Data supplied Block Start

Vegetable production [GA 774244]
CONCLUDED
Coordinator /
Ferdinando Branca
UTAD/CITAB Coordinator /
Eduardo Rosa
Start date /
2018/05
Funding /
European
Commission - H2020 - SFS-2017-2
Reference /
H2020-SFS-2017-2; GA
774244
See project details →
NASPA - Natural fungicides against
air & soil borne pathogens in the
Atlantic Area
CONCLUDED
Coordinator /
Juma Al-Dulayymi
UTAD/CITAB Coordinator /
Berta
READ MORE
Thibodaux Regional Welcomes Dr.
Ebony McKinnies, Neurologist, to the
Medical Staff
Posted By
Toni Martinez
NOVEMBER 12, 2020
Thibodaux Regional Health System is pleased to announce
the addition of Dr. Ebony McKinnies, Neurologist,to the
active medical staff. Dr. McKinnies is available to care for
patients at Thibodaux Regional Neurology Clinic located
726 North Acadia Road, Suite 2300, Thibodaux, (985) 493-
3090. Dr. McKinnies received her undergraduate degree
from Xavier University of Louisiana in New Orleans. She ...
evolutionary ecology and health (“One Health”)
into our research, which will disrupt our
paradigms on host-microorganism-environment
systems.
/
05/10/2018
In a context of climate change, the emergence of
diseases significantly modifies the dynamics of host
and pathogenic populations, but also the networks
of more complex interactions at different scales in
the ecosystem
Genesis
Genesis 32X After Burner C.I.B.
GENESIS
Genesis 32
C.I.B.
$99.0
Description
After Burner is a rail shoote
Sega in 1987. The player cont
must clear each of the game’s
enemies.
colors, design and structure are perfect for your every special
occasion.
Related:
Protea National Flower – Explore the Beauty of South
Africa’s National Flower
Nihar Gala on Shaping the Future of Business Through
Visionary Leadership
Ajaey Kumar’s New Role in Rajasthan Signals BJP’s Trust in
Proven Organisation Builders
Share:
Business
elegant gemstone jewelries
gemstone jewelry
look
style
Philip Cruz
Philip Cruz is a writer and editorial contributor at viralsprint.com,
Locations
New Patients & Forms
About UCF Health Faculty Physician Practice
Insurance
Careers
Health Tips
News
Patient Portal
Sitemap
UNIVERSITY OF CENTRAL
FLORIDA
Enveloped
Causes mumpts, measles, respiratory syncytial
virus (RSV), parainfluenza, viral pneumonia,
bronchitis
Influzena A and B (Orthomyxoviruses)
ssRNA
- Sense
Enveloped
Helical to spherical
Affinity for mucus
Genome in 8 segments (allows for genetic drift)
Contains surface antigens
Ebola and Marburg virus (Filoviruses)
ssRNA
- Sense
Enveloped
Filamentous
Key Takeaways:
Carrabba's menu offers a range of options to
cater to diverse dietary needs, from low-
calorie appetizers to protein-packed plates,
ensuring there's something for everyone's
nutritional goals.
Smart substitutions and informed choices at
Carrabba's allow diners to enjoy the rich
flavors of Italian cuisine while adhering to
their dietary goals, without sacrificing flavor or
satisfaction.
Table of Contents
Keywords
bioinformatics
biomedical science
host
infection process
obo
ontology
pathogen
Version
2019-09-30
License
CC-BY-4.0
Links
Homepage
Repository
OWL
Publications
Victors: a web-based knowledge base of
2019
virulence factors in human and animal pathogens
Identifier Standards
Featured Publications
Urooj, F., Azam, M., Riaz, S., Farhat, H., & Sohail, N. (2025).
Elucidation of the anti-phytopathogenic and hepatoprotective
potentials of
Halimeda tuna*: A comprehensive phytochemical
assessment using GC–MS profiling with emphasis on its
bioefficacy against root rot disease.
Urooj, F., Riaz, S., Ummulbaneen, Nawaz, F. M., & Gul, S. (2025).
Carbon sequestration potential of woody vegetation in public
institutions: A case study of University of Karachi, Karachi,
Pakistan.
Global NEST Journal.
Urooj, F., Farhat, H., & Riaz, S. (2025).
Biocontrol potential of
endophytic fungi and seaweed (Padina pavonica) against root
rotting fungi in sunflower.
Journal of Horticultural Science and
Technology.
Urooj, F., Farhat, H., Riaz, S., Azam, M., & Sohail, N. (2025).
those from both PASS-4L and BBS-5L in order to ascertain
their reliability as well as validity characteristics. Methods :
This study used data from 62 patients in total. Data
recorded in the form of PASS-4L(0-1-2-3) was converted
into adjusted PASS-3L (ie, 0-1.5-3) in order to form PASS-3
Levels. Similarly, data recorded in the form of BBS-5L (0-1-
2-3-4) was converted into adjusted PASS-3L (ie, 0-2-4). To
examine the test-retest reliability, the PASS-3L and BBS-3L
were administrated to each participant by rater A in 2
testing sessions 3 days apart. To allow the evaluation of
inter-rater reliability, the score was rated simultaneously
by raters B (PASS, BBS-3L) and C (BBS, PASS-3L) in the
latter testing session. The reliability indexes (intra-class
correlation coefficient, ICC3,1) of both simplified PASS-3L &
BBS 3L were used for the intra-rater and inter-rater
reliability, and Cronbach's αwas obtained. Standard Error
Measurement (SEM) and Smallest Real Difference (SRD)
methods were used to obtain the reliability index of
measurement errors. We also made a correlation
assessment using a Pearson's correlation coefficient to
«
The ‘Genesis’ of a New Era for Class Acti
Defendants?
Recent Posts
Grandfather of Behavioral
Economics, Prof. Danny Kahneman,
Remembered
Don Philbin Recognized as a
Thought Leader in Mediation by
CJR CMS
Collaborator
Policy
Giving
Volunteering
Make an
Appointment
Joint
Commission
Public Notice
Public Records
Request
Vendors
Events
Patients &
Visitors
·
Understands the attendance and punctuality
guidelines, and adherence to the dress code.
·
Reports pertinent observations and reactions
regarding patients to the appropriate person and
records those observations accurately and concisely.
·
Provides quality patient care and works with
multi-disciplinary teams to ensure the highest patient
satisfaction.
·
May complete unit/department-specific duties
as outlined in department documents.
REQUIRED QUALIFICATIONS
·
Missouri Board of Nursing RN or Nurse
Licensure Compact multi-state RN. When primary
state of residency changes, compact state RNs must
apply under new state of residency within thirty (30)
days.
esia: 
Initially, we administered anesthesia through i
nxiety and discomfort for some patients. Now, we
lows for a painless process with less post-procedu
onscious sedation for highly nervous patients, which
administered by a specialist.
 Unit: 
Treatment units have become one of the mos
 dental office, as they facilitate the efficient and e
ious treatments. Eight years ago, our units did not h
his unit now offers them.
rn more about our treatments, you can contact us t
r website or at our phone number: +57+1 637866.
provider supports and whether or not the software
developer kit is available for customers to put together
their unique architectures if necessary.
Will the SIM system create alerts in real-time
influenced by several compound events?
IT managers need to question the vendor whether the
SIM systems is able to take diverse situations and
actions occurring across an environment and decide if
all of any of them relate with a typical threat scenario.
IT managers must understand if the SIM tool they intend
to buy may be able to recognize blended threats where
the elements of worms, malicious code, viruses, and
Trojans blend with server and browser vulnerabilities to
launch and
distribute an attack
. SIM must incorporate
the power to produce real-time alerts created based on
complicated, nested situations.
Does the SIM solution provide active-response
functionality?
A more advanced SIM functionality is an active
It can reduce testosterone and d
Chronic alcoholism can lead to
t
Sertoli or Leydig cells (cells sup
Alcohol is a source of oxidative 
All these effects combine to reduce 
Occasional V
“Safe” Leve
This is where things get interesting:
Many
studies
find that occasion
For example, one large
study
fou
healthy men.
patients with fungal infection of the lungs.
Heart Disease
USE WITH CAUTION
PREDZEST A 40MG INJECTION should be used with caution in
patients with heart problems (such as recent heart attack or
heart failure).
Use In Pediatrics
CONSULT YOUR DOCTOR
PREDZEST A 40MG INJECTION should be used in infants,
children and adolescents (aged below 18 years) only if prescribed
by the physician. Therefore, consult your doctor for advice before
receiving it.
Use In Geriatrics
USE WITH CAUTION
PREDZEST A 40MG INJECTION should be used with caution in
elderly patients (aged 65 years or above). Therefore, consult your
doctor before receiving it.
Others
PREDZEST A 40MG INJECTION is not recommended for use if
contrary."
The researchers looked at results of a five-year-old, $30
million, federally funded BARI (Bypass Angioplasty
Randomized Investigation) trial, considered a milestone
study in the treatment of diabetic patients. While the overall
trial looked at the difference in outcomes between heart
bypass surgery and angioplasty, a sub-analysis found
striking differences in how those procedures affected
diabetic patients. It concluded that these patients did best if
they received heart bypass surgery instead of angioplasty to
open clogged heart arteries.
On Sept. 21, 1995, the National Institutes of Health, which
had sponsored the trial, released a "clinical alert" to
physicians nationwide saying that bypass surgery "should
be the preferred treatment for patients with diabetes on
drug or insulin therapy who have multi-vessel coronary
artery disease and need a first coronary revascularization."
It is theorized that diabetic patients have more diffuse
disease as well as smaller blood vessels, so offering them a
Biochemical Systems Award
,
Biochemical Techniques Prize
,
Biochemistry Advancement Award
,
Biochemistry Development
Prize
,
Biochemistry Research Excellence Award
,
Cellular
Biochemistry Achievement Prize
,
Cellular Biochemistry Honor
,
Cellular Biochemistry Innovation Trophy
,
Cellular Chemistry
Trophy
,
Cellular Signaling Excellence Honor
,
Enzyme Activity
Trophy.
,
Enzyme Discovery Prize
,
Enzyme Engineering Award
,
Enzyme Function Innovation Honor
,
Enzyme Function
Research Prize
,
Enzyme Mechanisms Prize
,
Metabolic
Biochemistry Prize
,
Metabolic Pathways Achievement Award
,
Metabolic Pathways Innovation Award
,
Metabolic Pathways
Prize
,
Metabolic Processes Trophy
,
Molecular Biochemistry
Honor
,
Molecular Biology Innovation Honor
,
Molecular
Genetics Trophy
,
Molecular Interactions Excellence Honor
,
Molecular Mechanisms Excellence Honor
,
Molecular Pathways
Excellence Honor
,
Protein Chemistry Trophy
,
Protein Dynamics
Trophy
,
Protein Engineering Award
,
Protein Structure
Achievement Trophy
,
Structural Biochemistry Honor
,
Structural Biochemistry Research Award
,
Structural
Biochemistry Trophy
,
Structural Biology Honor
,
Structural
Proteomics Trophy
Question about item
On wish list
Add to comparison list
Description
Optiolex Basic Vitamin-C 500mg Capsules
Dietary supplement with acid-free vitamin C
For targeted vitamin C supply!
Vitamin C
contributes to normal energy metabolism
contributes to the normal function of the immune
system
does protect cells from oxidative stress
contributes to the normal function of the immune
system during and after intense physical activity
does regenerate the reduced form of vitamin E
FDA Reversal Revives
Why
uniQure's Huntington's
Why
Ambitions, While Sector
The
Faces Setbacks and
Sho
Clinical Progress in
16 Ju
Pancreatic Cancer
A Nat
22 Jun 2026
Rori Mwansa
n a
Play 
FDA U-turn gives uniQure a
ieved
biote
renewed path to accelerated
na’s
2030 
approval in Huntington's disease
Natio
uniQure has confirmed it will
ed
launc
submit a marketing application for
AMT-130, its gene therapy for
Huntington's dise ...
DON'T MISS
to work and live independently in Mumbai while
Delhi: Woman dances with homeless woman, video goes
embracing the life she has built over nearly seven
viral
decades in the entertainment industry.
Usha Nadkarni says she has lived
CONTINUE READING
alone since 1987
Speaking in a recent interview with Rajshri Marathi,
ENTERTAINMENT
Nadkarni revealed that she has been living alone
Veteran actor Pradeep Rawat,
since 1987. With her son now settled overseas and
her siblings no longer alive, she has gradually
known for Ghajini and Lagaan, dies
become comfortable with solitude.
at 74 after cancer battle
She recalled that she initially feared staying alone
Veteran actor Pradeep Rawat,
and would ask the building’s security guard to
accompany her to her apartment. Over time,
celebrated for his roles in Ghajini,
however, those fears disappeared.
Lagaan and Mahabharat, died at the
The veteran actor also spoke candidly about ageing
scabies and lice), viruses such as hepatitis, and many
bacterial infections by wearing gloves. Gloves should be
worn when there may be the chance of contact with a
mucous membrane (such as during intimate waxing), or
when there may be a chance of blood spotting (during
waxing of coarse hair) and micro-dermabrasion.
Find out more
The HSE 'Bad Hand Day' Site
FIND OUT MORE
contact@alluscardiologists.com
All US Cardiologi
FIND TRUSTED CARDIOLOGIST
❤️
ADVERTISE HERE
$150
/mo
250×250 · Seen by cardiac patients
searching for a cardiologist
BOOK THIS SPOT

Data supplied Block End

● **Task directions**
Whenever "Excellence" shows up in a line of the listing, copy that whole line.

● **Response**
Biochemistry Research Excellence Award
Cellular Signaling Excellence Honor
Molecular Interactions Excellence Honor
Molecular Mechanisms Excellence Honor
Excellence Honor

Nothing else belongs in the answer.